Ireland’s October music calendar is usually dominated by events in Wexford and, happy to relate, following last year’s Covid restrictions, the curtain will rise again on the town’s international opera festival next week.
Reinstate
Running from Tuesday October 19 to Sunday October 31, festival director Rosetta Cucchi has managed to salvage her 2020 plans and reinstate Alfredo Catalani’s Edmea, first seen in Milan in 1886; Ambroise Thomas’ Le Songe d’une Nuit d’Été, premièred at the Paris Opéra-Comique in 1850 and Vincenzo Bellini’s I Capuletti e I Montecchi, dating from 1830 Venice.
In addition there will be two concert performances of Karl Goldmark’s Ein Wintermärchen while Andrew Synnott’s chamber piece, The 47th Saturday, salutes the contemporary world. Based on a short story by William Trevor, its world première takes place at Green Acres Restaurant on Monday afternoon October 25 with a repeat on Thursday October 28.
Dublin-based Synnott has recently been appointed festival chorus master and is its first artist-in-residence. No stranger to Wexford, his operas The Dubliners (2017) and La Cucina (2019) have been produced there and his What happened to Lucrece was streamed in collaboration with the festival’s young singers’ Opera Factory project last year.
The idea of a festival in Wexford stemmed from a November 1950 meeting between English-born Scottish writer Compton Mackenzie (1883-1972), possibly best known for his novel Whisky Galore, and one of Wexford’s respected general practitioners, Dr Tom Walsh (1911-1988). Besides his medical expertise, Tom Walsh was a remarkably knowledgeable opera enthusiast who studied singing under Adelio Viani at the RIAM.
Reviving
With the idea of reviving neglected and forgotten works, Dr Tom formed an organising committee with a group of friends and the first Wexford festival brought Michael Balfe’s The Rose of Castile to the bijou Theatre Royal on October 21, 1951. From humble beginnings, the festival’s prestige now enjoys worldwide recognition.

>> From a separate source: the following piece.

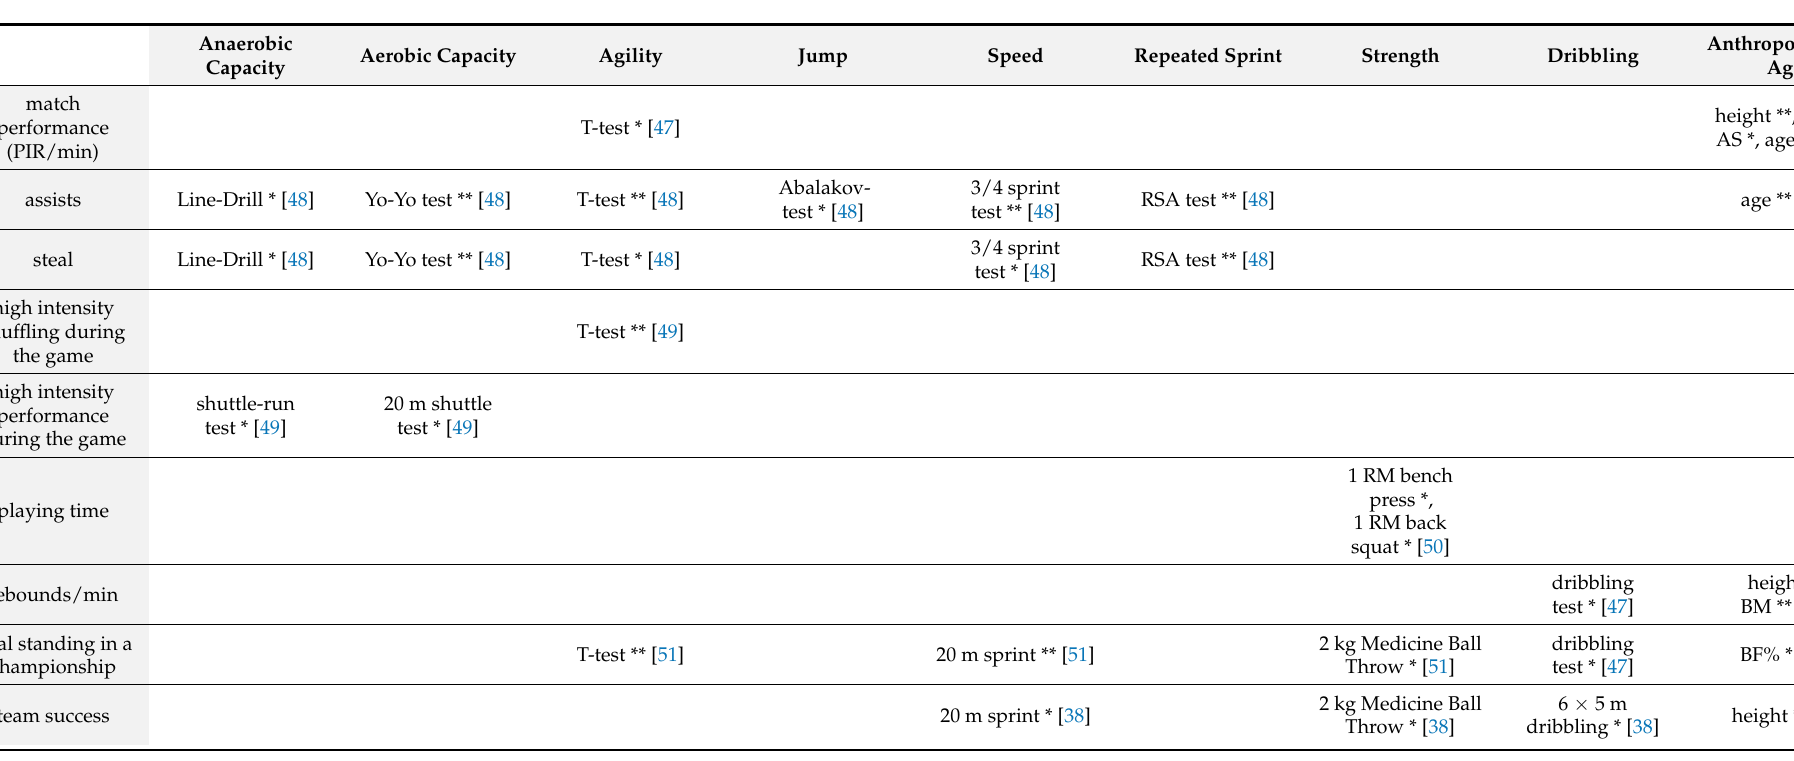
Table 3. Correlations between test results of skills and match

Dr Walsh held the artistic director’s reins until his retirement in 1967 but not before a significant production of Massenet’s Don Quichotte brought the Irish debut of Vienna-born conductor Albert Rosen. He would later conduct a further seventeen operas in Wexford and become principle conductor of the RTÉSO.
Then working with Glyndebourne Touring Opera, Brian Dickie replaced Dr Tom and would remain until 1974 when Scottish Opera’s Thomson Smillie took charge. Following his move to Kentucky Opera in 1978, Wexford’s artistic directors have included producer Adrian Slack; Elaine Padmore, who worked for BBC Radio 3 and would leave Wexford after thirteen years for Copenhagen and Covent Garden; director of Pesaro’s Rossini Festival, Luigi Ferrari, who enjoyed a nine-year tenure, and David Agler who guided the festival between 2005 and 2019.
Agler’s term included the building of Wexford’s new Theatre Royal on the site of the old one on High Street. Now called the Irish National Opera House, the acoustically clear auditorium opened in time for the 2008 festival with Rimsky-Korsakov’s Snegurochka (The Snow Maiden) under the baton of Dmitri Jurowski.
The current artistic director – Italian Rosetta Cucchi – has had an involvement with the festival since 1995 when she was appointed a répétiteur. I wish her every success.